# Applet to create mic CAL file?



## pepar (May 30, 2006)

I know a CAL file is a renamed TXT file, but are there any applets that will allow me to manually enter the printout data and take care of the text formatting, spacing, etc, at the push of a button?

TIA!


----------



## JohnM (Apr 11, 2006)

I seem to recall seeing an applet once that would let you use your mouse to in effect digitise an image of a plot to capture the plot's data values, needed to click on the axes and enter the axis values then click at various points along the curve to capture them. So long ago I have no idea where I saw it though, sorry.


----------



## pepar (May 30, 2006)

Where can I find info on the format of a CAL file? I can probably make one myself if I could find out how.

TIA,
Jeff


----------



## JohnM (Apr 11, 2006)

The file is plain text consisting of pairs of frequency and level values separated by spaces, tabs or commas. The first and last values in the file are used for all frequencies below and above the range of the data respectively. 

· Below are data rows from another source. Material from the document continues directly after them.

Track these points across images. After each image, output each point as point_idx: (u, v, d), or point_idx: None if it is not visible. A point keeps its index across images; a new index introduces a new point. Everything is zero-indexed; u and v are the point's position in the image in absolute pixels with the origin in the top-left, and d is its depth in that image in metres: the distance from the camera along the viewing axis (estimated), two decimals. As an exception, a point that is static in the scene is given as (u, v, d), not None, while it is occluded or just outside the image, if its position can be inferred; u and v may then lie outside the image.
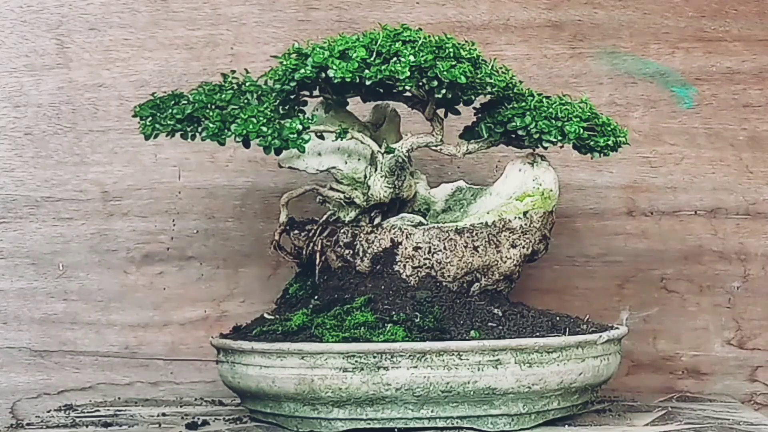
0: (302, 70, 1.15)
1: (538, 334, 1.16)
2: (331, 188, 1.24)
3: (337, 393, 1.12)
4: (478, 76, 1.16)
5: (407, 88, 1.15)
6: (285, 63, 1.16)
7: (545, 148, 1.21)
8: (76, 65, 1.46)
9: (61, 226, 1.46)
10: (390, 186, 1.21)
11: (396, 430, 1.13)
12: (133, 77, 1.46)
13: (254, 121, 1.12)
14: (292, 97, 1.17)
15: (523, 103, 1.20)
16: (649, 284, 1.47)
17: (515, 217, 1.20)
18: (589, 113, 1.21)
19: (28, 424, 1.26)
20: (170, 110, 1.16)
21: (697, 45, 1.48)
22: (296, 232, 1.25)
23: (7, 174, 1.46)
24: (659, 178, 1.47)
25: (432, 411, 1.13)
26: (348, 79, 1.13)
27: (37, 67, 1.46)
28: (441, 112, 1.22)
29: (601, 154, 1.22)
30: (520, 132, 1.20)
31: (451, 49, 1.15)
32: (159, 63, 1.46)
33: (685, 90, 1.48)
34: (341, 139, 1.21)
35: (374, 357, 1.11)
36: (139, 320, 1.46)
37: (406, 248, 1.19)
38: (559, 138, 1.19)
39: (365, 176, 1.22)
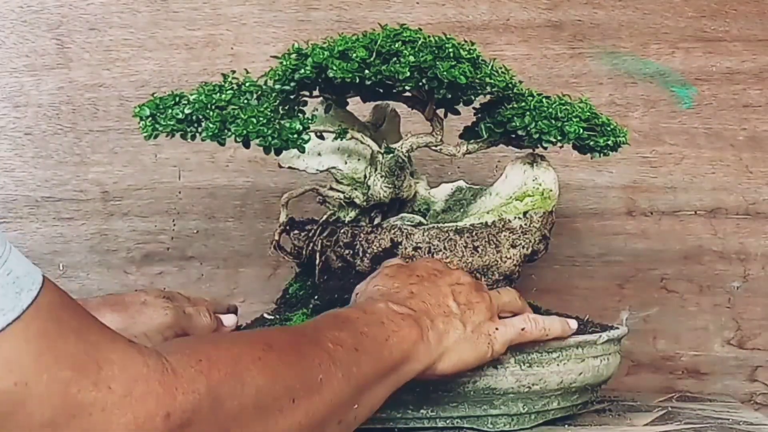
0: (302, 70, 1.14)
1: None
2: (331, 188, 1.24)
3: (337, 393, 1.11)
4: (478, 76, 1.15)
5: (407, 88, 1.14)
6: (285, 63, 1.16)
7: (545, 148, 1.21)
8: (76, 65, 1.46)
9: (61, 226, 1.46)
10: (390, 186, 1.21)
11: (396, 430, 1.13)
12: (133, 77, 1.46)
13: (254, 121, 1.12)
14: (292, 97, 1.17)
15: (523, 103, 1.20)
16: (649, 284, 1.47)
17: (515, 217, 1.20)
18: (589, 113, 1.21)
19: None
20: (170, 110, 1.15)
21: (696, 45, 1.48)
22: (296, 232, 1.25)
23: (7, 174, 1.46)
24: (659, 178, 1.47)
25: (432, 411, 1.13)
26: (348, 79, 1.13)
27: (37, 67, 1.46)
28: (441, 112, 1.22)
29: (601, 154, 1.21)
30: (520, 132, 1.19)
31: (451, 50, 1.14)
32: (159, 63, 1.46)
33: (684, 90, 1.48)
34: (341, 139, 1.20)
35: (374, 357, 1.10)
36: (139, 320, 1.46)
37: (406, 248, 1.18)
38: (559, 138, 1.19)
39: (365, 176, 1.22)
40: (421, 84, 1.14)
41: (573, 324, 1.14)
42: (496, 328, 1.08)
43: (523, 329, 1.10)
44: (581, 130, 1.19)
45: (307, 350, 0.94)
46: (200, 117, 1.14)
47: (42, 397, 0.77)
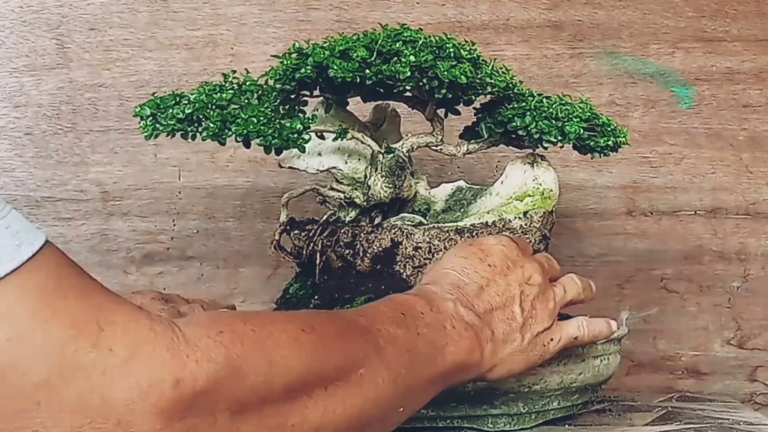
0: (303, 70, 1.14)
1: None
2: (331, 188, 1.24)
3: (338, 393, 1.11)
4: (479, 76, 1.16)
5: (407, 88, 1.14)
6: (285, 63, 1.16)
7: (545, 148, 1.21)
8: (76, 65, 1.46)
9: (61, 226, 1.46)
10: (390, 186, 1.21)
11: (396, 429, 1.13)
12: (133, 77, 1.46)
13: (254, 121, 1.12)
14: (292, 96, 1.17)
15: (524, 103, 1.20)
16: (649, 284, 1.48)
17: (515, 217, 1.20)
18: (589, 113, 1.21)
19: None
20: (170, 110, 1.15)
21: (696, 45, 1.48)
22: (296, 232, 1.25)
23: (7, 174, 1.46)
24: (659, 178, 1.48)
25: (432, 411, 1.13)
26: (348, 79, 1.13)
27: (37, 67, 1.46)
28: (441, 112, 1.22)
29: (601, 155, 1.21)
30: (520, 132, 1.19)
31: (451, 49, 1.14)
32: (159, 63, 1.46)
33: (684, 90, 1.49)
34: (341, 139, 1.20)
35: (374, 357, 1.10)
36: (139, 320, 1.46)
37: (406, 248, 1.19)
38: (559, 138, 1.19)
39: (365, 176, 1.22)
40: (421, 84, 1.14)
41: (614, 325, 1.14)
42: (551, 339, 1.07)
43: (576, 338, 1.10)
44: (581, 130, 1.19)
45: (353, 340, 0.91)
46: (201, 117, 1.14)
47: (36, 356, 0.74)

Each line of data must have a frequency value (which is in Hz) and a level value (which is in dB)
The points can be at arbitrary frequency spacing, but each line must have a higher frequency than the one before and there must be at least 2 freq, level data pairs 
Only lines which begin with a number are loaded, others are ignored 
In comma-delimited files there must be at least one space after the comma 
Spaces before values are ignored


----------



## pepar (May 30, 2006)

JohnM said:


> The file is plain text consisting of pairs of frequency and level values separated by spaces, tabs or commas. The first and last values in the file are used for all frequencies below and above the range of the data respectively.
> 
> 
> Each line of data must have a frequency value (which is in Hz) and a level value (which is in dB)
> ...


Woo-HOOO! Thanks!


----------



## JonP (May 8, 2008)

JohnM said:


> I seem to recall seeing an applet once that would let you use your mouse to in effect digitise an image of a plot to capture the plot's data values, needed to click on the axes and enter the axis values then click at various points along the curve to capture them. So long ago I have no idea where I saw it though, sorry.

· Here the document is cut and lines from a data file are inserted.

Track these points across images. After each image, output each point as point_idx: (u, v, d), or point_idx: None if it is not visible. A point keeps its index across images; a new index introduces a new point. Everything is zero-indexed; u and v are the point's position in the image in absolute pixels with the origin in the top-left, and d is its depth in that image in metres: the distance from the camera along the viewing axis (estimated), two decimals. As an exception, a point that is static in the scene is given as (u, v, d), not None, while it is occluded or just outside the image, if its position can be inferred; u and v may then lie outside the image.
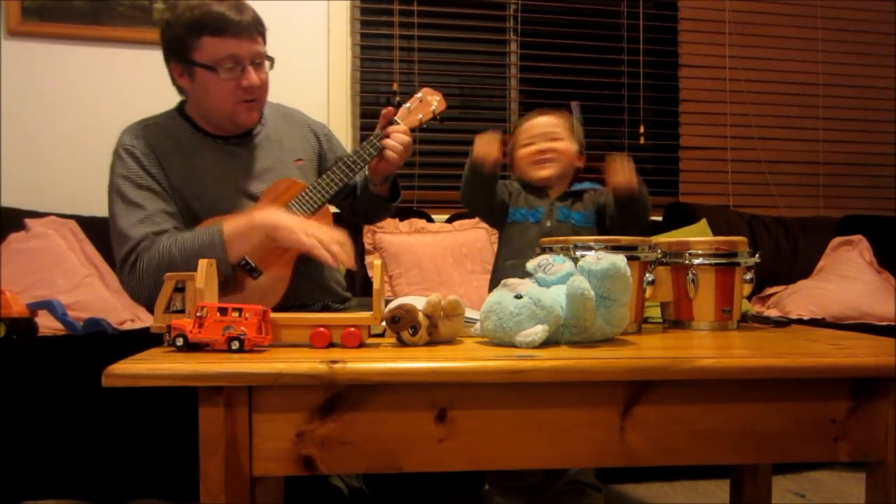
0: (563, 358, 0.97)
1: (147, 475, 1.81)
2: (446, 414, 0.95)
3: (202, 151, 1.62)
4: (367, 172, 1.70)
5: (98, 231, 2.47)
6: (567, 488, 1.67)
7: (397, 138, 1.63)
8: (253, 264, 1.52)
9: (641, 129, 3.31)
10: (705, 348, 1.13)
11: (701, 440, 1.00)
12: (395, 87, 3.08)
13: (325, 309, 1.68)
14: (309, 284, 1.65)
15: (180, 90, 1.64)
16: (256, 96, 1.59)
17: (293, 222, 1.48)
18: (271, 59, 1.61)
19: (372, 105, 3.10)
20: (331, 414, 0.94)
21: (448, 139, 3.08)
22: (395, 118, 1.66)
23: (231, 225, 1.49)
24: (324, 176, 1.64)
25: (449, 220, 2.83)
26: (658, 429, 0.99)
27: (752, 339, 1.23)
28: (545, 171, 1.64)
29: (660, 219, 3.02)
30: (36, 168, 2.70)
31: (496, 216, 1.67)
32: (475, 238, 2.72)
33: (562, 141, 1.66)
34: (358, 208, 1.82)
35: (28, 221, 2.40)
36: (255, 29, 1.56)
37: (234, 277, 1.52)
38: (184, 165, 1.59)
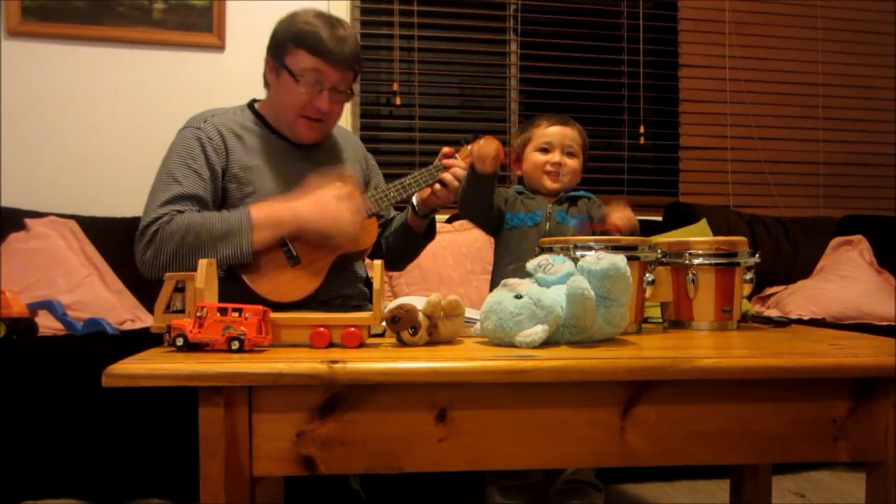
0: (563, 358, 0.97)
1: (147, 475, 1.81)
2: (446, 414, 0.95)
3: (265, 145, 1.68)
4: (413, 203, 1.76)
5: (98, 231, 2.48)
6: (566, 487, 1.68)
7: (457, 173, 1.68)
8: (294, 252, 1.58)
9: (641, 129, 3.31)
10: (705, 348, 1.13)
11: (701, 440, 1.00)
12: (396, 87, 3.08)
13: (343, 305, 1.71)
14: (335, 282, 1.67)
15: (266, 82, 1.72)
16: (322, 119, 1.66)
17: (316, 217, 1.55)
18: (351, 93, 1.69)
19: (372, 105, 3.10)
20: (331, 414, 0.94)
21: (448, 139, 3.08)
22: (455, 155, 1.72)
23: (261, 213, 1.54)
24: (379, 189, 1.70)
25: (449, 221, 2.83)
26: (658, 429, 0.99)
27: (752, 339, 1.23)
28: (556, 184, 1.68)
29: (660, 219, 3.02)
30: (36, 168, 2.70)
31: (494, 223, 1.69)
32: (475, 238, 2.72)
33: (576, 158, 1.69)
34: (387, 242, 1.86)
35: (28, 221, 2.40)
36: (349, 63, 1.64)
37: (273, 259, 1.57)
38: (246, 155, 1.65)
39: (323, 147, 1.78)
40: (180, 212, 1.54)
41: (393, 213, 1.89)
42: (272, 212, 1.55)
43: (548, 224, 1.62)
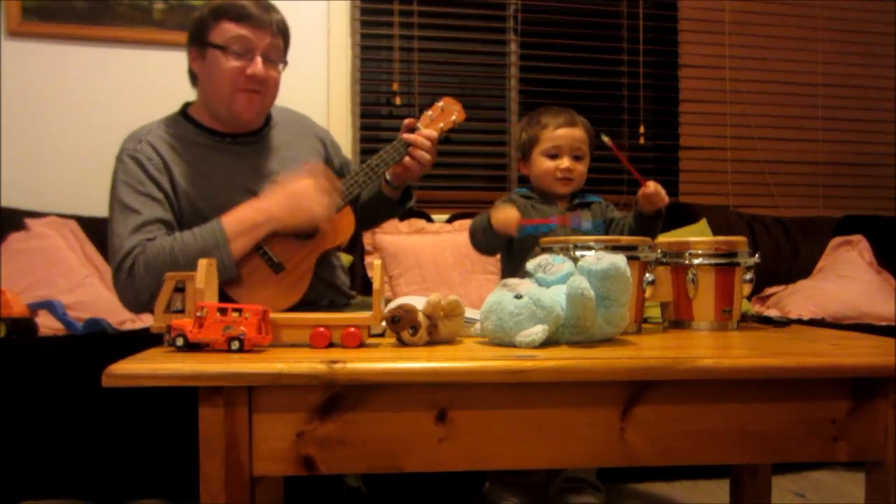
0: (563, 358, 0.97)
1: (147, 475, 1.81)
2: (446, 414, 0.95)
3: (208, 151, 1.62)
4: (386, 176, 1.70)
5: (98, 231, 2.47)
6: (566, 486, 1.68)
7: (421, 142, 1.63)
8: (276, 259, 1.54)
9: (641, 129, 3.31)
10: (705, 348, 1.13)
11: (701, 440, 1.00)
12: (396, 87, 3.08)
13: (331, 305, 1.69)
14: (318, 281, 1.65)
15: (193, 78, 1.65)
16: (259, 89, 1.59)
17: (288, 211, 1.50)
18: (284, 63, 1.64)
19: (372, 105, 3.10)
20: (331, 414, 0.94)
21: (447, 139, 3.07)
22: (417, 125, 1.67)
23: (232, 221, 1.49)
24: (347, 177, 1.64)
25: (449, 220, 2.83)
26: (658, 429, 0.99)
27: (752, 339, 1.23)
28: (566, 189, 1.67)
29: (660, 219, 3.02)
30: (36, 168, 2.69)
31: (502, 249, 1.68)
32: (475, 238, 2.71)
33: (584, 161, 1.68)
34: (362, 212, 1.80)
35: (28, 221, 2.40)
36: (276, 28, 1.60)
37: (257, 271, 1.53)
38: (190, 166, 1.58)
39: (269, 135, 1.71)
40: (150, 239, 1.48)
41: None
42: (243, 217, 1.50)
43: (563, 232, 1.61)
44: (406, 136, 1.63)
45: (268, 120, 1.72)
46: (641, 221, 1.58)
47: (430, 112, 1.70)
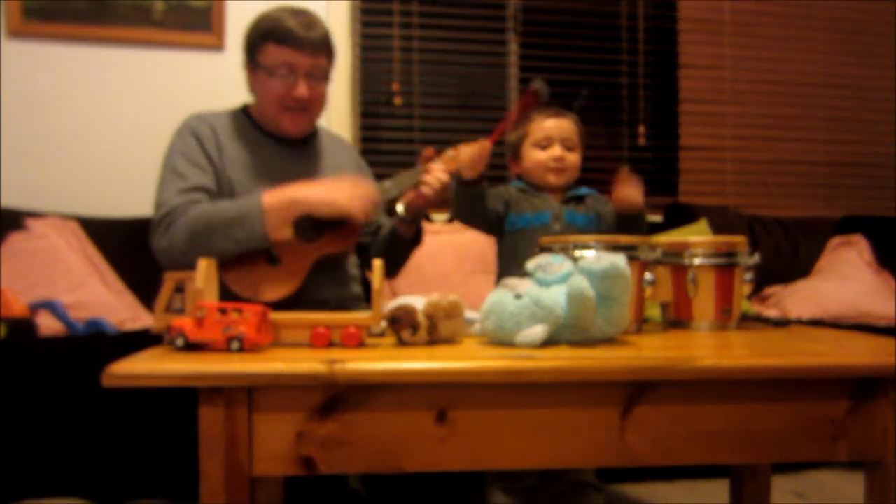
0: (563, 358, 0.97)
1: (147, 475, 1.81)
2: (446, 414, 0.95)
3: (260, 147, 1.69)
4: (399, 212, 1.74)
5: (98, 231, 2.48)
6: (567, 488, 1.67)
7: (436, 175, 1.65)
8: (273, 254, 1.56)
9: (641, 129, 3.31)
10: (705, 348, 1.13)
11: (701, 440, 1.00)
12: (396, 86, 3.08)
13: (339, 307, 1.69)
14: (329, 286, 1.66)
15: (250, 86, 1.73)
16: (305, 107, 1.67)
17: (327, 195, 1.54)
18: (329, 79, 1.70)
19: (372, 104, 3.10)
20: (331, 414, 0.94)
21: (448, 139, 3.08)
22: (436, 159, 1.68)
23: (271, 196, 1.53)
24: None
25: (449, 220, 2.83)
26: (658, 429, 0.99)
27: (751, 339, 1.23)
28: (559, 179, 1.65)
29: (660, 219, 3.02)
30: (36, 168, 2.69)
31: (492, 224, 1.66)
32: (475, 238, 2.71)
33: (575, 151, 1.67)
34: (376, 251, 1.83)
35: (28, 221, 2.40)
36: (319, 46, 1.65)
37: (251, 257, 1.55)
38: (241, 156, 1.66)
39: (317, 150, 1.79)
40: (194, 202, 1.54)
41: (384, 220, 1.86)
42: (282, 192, 1.54)
43: (557, 225, 1.61)
44: (424, 171, 1.65)
45: (316, 130, 1.80)
46: (620, 224, 1.58)
47: (450, 152, 1.68)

You're probably thinking of SPL Trace: 
http://www.pvconsultants.com/audio/utility/spl.htm

It will let you trace over a picture of a frequency response graph, and generate a text file of the data points. Kind of tedious, but much better than trying to do it all by hand, if a graph is all you have. I think there's something else like this out there... but haven't seen it.

Now, everybody must remember the basic issue, that taking data from someone's graph of someone's mic would be perfect for HIS mic... but not neccicarliy YOUR mic. The only way to really be sure that you are truly compensating YOUR mic, is to bite the bullet and get it measured. Then YOU have YOUR cal file...

Look to the curves posted in other places on this site of how much variation you get in the different ECM8000's for instance. Using a generic cal file might be more helpful for Radio Shack SPL meter users, since they are VERY non-flat, and you're probably almost always improving things. But, in my opinion, for most other mics, you might make things worse. 

That said... don't let it scare you off... The Berhingers, for instance, tend to vary more on the high end, we're mostly concerned with the low end. And even if you aren't totally accurate, having a general idea (and all of your measurements will be relatively accurate to each other, using the same setup) will allow you to do good work.


----------